Recommended wood stove brands

   / Recommended wood stove brands #42  
It is important to match the wood stove size to your needs. Too big of a firebox will have you opening windows or smoldering a fire (not good) to control the heat. A well matched size allows you to have a efficient clean burning fire that doesn't cook you out. Also, that clean burning fire has better draft than a smoldering big stove.
 
   / Recommended wood stove brands #43  
I have two in different places.

The hearthstone is pretty though the firebox is too small for serious weather

The US stove is new to me but it was on sale for $191 so I bought it. It does not have a window. Some people say theirs leak smoke.

I would just look on craigslist and FB marketplace and see what is available locally. Some people sell the chimney pipe with it and that can be a big savings.
 
   / Recommended wood stove brands #44  
I had a Quadrafire 7100 (zero-clearance wood stove - looks like a fireplace insert) installed in 2008. I've used it since, every winter, to heat two floors in a 3100 sqft home. In moderate temps (25 and above), it heats those floors fine. Below that, my heat pump for upstairs kicks on some. The only problem I've had with it is that it vents from the outside (has an adjustment for how much air you want to pull from the outside) and when you have it completely closed, I still seems to get a stream of cold air coming through. It doesn't matter most of the time cause I keep it going 24/7 when it's cold. You can load it up overnight and in the morning when heading off to work and it does a decent job of keeping some coals around for the next fire.
 
   / Recommended wood stove brands #45  
The outside air kit (specific to each stove) is nice because it brings outside air directly into the stove. It's not being pulled into the living space and making it colder.

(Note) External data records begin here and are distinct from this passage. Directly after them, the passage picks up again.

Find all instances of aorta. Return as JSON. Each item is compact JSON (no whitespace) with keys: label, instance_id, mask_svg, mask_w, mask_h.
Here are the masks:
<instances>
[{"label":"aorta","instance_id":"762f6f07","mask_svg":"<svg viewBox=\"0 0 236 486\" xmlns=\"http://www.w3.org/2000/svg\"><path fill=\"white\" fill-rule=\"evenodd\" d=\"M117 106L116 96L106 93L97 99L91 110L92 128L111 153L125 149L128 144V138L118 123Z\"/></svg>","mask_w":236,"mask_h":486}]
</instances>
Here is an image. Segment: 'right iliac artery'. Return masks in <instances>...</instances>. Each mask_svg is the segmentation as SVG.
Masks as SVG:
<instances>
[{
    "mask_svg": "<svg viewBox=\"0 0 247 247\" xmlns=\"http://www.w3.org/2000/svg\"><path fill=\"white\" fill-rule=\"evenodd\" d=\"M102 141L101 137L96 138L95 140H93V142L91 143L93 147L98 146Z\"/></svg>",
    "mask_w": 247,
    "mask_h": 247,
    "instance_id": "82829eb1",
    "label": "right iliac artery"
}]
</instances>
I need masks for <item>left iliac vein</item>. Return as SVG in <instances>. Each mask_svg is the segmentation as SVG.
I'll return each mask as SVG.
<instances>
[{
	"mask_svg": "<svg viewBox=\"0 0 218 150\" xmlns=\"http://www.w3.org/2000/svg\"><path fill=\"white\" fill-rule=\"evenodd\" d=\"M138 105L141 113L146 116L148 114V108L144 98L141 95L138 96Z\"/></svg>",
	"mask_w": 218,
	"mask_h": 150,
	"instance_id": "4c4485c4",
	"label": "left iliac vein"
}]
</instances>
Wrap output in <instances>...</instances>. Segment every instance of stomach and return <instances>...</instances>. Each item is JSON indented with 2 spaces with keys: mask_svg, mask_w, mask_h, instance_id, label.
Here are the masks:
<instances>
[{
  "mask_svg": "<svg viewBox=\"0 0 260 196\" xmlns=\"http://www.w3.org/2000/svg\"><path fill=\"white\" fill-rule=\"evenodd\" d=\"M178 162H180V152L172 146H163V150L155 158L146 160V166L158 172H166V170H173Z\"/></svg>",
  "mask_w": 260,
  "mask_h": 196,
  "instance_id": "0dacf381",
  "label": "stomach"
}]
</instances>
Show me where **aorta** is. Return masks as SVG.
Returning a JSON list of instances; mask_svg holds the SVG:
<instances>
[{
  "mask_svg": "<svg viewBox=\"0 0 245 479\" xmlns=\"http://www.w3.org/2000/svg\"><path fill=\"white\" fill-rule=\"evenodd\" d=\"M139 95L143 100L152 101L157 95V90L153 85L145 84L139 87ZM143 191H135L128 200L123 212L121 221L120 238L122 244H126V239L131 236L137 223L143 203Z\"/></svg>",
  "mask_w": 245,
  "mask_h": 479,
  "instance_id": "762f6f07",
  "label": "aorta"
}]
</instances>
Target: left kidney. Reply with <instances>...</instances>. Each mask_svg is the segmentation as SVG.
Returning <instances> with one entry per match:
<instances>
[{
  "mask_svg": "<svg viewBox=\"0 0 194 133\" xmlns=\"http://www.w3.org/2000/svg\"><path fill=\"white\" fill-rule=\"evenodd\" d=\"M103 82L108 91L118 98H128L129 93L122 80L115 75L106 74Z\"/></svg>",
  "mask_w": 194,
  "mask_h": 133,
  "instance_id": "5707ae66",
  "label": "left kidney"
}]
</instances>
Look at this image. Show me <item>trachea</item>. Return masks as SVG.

Yes, good point. When we built our house I went back and forth agonizing over whether to add the outside air kit. In the end I did not (would have meant a PVC pipe through the floor slab), and it is no problem at all in our tightly sealed house.

Downside of outside air coming straight into your woodstove is that in the depths of winter, you are trying to combust your firewood with zero degree air coming straight into the stove. This produces less than optimal combustion. Whereas without the outside air kit, if you let the house supply air into the stove for combustion, it's a nice toasty 70+ degrees and the fire burns more efficiently.

The bottom line is that a good small woodstove, burning hot, with nice dry wood can be damped down and still burn very efficiently, and pull very low CFM out of your house. But I still wish I had run the PVC pipe for outside air for mine, as it would be nice to have the choice sometimes.
 
   / Recommended wood stove brands
  • Thread Starter
#46  
Caver
We live in a 20X24 ft log cabin. There is a loft as well as a full basement where our bedroom is. The stove is in the basement which is on the other half of the wall of the bedroom. There is a 2X3 ft regerster in the 1st floor and the cabin stays in the lower 70's throughout the winter months. We just replaced our 12 yr old Englander wood stove with a new Lopi Evergreen which has a high EPA rating. We went through around 12 - 14 facecord with the Englander stove and expect to use a lot less with the Lopi.
Same as what I plan, walk out basement and a loft with the 4' vertical extension. It's nice to hear others experiences.
To address some other things members have mentioned...no codes nada zilch. You can run your sewer into a small lagoon as the soil is poor. Plenty of Oak on my place and firewood is cheap if I don't feel like cutting it. Also it's pretty rural so power outages do happen.
 
   / Recommended wood stove brands #47  
I just installed the small Lopi in my cabin. I think it said 700 to 1200 s/f. My cabin is about 750. I can light it when the cabin is 40 and have it up to 80 in a couple of hours.
 
   / Recommended wood stove brands #48  
Kind of ironic when folks pay to haul off oak here...

Can't give it away.

What's ironic is that I drive by miles of dead standing trees, killed by bugs or wildfires. But it is on public land managed by the Federal government and they do not allow harvesting of the wood.
 
   / Recommended wood stove brands #49  
I started heating the house here with a LOPI wood burning stove. This was in 1982 - before all the regs on burning wood. So ..... our LOPI had no afterburners, smoke chambers nor catalytic converters.

It was a really great stove. It was built of heavy steel plate and had a flat platform top. We occasionally would cook on this top. We used this stove for twelve years - then we went to pellets.
 
   / Recommended wood stove brands #50  
I started heating the house here with a LOPI wood burning stove. This was in 1982 - before all the regs on burning wood. So ..... our LOPI had no afterburners, smoke chambers nor catalytic converters.

It was a really great stove. It was built of heavy steel plate and had a flat platform top. We occasionally would cook on this top. We used this stove for twelve years - then we went to pellets.
We have a pellet stove but it's for supplemental heat, not our main heat source, which is wood. Our wood is "free" and pellets are not. Furthermore, our pellet stove (Harmon "Advance") needs frequent cleaning and it's a real bear to clean.